Opinion

Opinion: Livestock producers face methane crossroads: engage, ignore, or offset?

Beef Central 03/06/2026

I’ve run sheep my whole life. Livestock farmers like me have a stake in Australia’s methane challenge we can’t afford to ignore, and we need to get our heads around it — fast.

This week researchers and producers gather at CSIRO’s Black Mountain campus for FRAME — the Forum for Reducing Australia’s Methane Emissions. That’s where this conversation gets real.

When it comes to Australia’s climate response and our obligations to reduce methane, we have a choice of three paths. We can lean in, we can do nothing or we can stake our future on offsets. The choice is ours, but as the old adage goes, if we’re not at the table – we’re on the menu.

Let’s start with some facts. Australia has a methane problem. We’re not alone — most countries that produce fossil fuels or livestock face the same issue. We just happen to do both. We’re a global signatory to the voluntary Global Methane Pledge, and are committed to reducing our methane emissions 30% by 2030. Denying the reality of this challenge doesn’t help. Livestock producers are right in the middle of the conversation whether we like it or not.

Methane is a potent gas, but it’s short-lived: stop the flow and the warming it causes drops away within twenty years. That makes it a real lever for bringing down emissions.

Australia’s cattle and sheep belch out around 2.4 million tonnes of methane a year, and that number hasn’t budged since 2005. It goes up and down with drought and rebuilding — not with policy. That’s our problem to grip.

Path one; we lean in. As a first step, we need to accurately report and rapidly limit our methane emissions from coal and gas. The rest of the economy has to get off fossil fuels, and do it fast to create room for essential sectors like agriculture to bring down our own emissions.

Then we need to look in our own paddock — and simply view emission reduction as the next frontier in efficiency. Every kilogram belched out in methane is a kilogram not effectively converted into profitability. It’s in our own best interests to bring those emissions down.

In 2017 the red meat sector set a target of being carbon neutral by 2030. As an industry, we’ve invested and learnt a whole lot along the way. Our best option now is to lean in, and consistently back the research that actually lets farmers cut methane; including feed additives like asparagopsis and 3-NOP.

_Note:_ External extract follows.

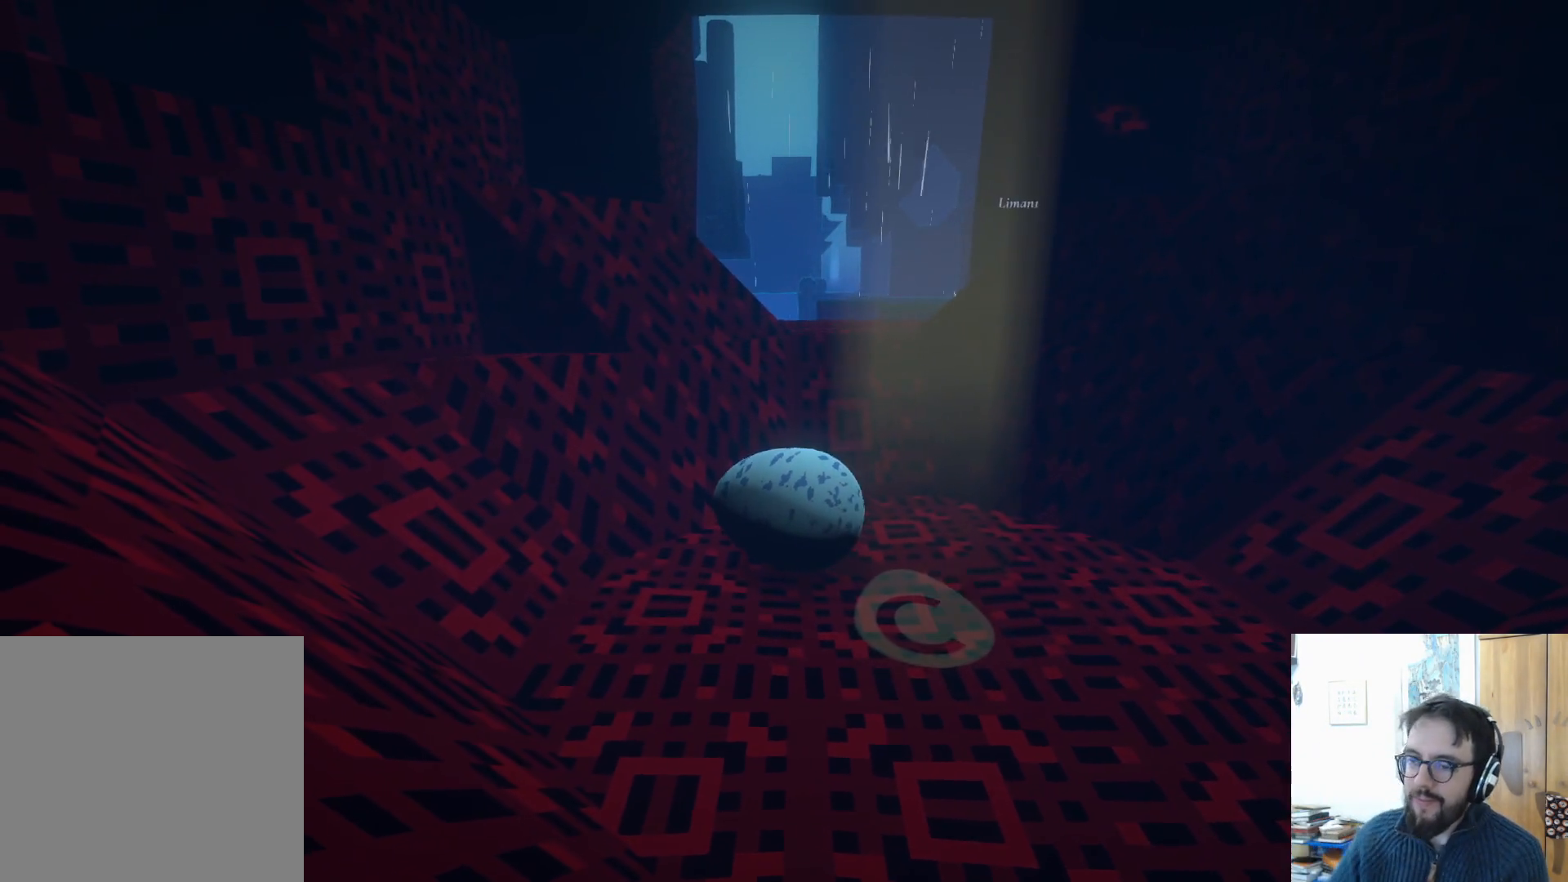
{"buttons": [], "left_stick": "down-right", "right_stick": "center", "events": [[417, "left_stick", "down-right"]]}
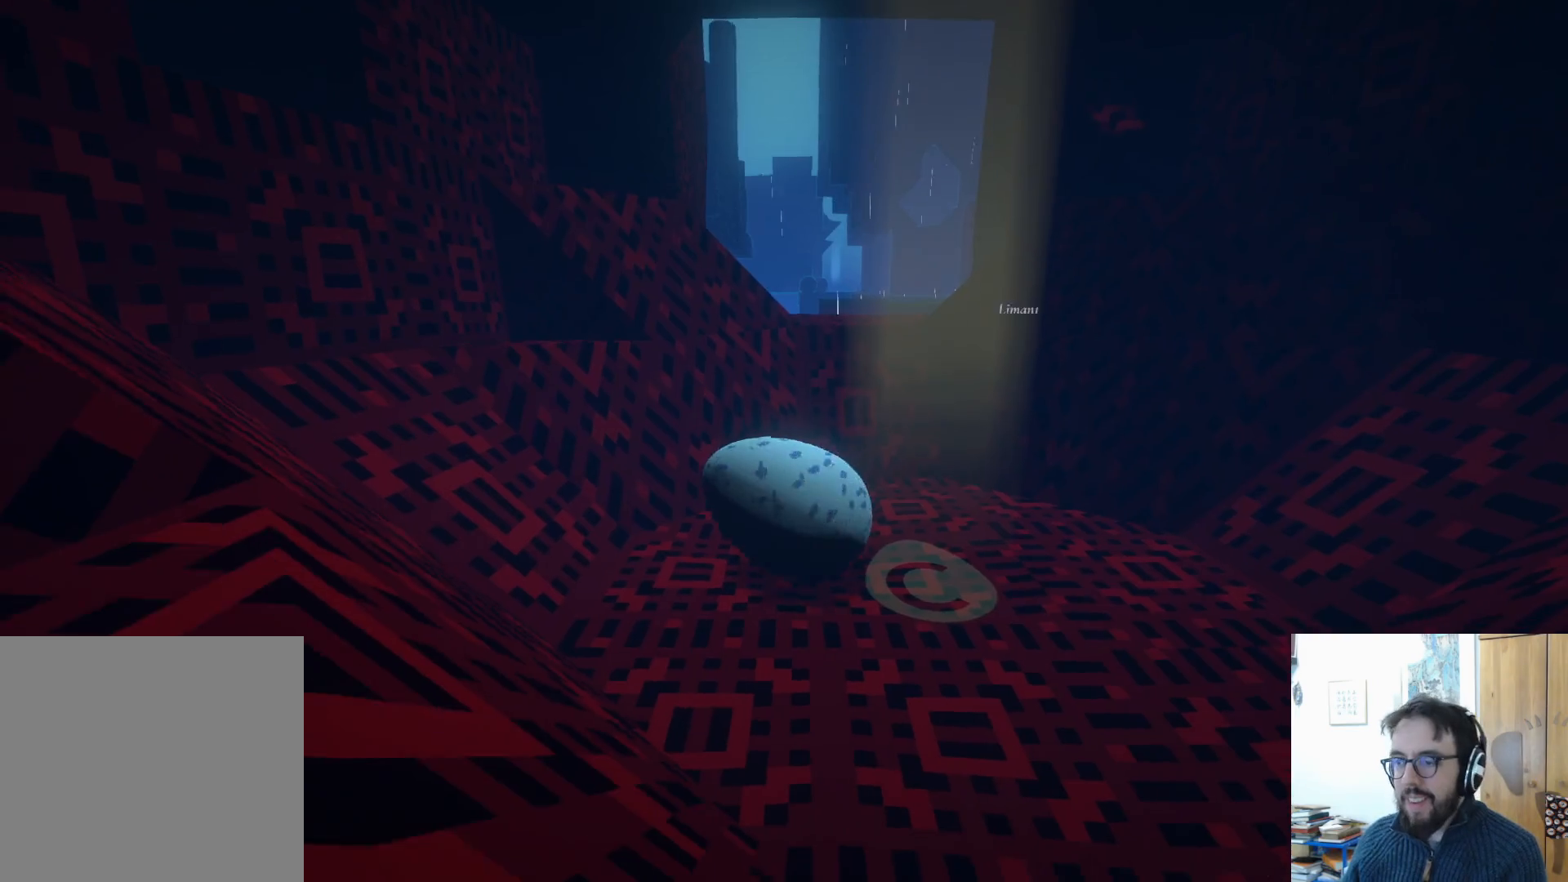
{"buttons": [], "left_stick": "up-right", "right_stick": "center", "events": [[117, "right_stick", "down-right"], [167, "left_stick", "up-right"], [317, "right_stick", "center"]]}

Having made significant investments and gains in reducing our own emissions, the ag sector has every right to be front and centre in leading the charge for a reduction in methane emissions from coal and gas.

The second path is to do nothing and let the climate run the show. This isn’t really a choice — it’s a surrender. ABARES modelling shows broadacre farm profits could fall by up to 50 per cent by 2050 under high warming scenarios. Heat stress hits conception rates and weight gain. The 2018–19 drought alone cut the national sheep flock to its smallest since 1905. Carry on like this and the destocking still happens — it just happens the worst possible way: unplanned, with no support, and a lot of good farmers going to the wall. The climate is an uninvited destocker, and doing nothing hands it the keys.

The third path looks like action but isn’t: offsetting. It’s tempting to plant some trees, bank the carbon, and say the methane is handled. But methane is a flow and stored carbon is a stock, and while we can argue about CO2 equivalencies — they’re not the same thing, and swapping one for the other doesn’t stop the warming. Trees plateau. Soil carbon fills up. A bushfire can undo decades of it in an afternoon. Carbon sequestration and carbon farming is absolutely worth doing for its own sake — shade, biodiversity, cleaner water, extra income — but dressing it up as a methane fix is kidding ourselves. Our trading partners and the buyers of our beef and lamb are already onto it. A strategy built on pretending won’t survive the market, let alone the atmosphere.

The science isn’t saying livestock farming has no future. It’s saying the future depends on which path we pick — now. The farmers who get this — who know the difference between emissions intensity and absolute emissions, between offsetting and actually reducing, between an orderly transition and a wreck — will be the ones shaping what happens instead of wearing it.

That’s what’s on the table at Black Mountain. Pull up a chair.

Peter Holding is a livestock and cropping farmer from Harden, founding chair of Harden-Murrumburrah Landcare, and FCA board director.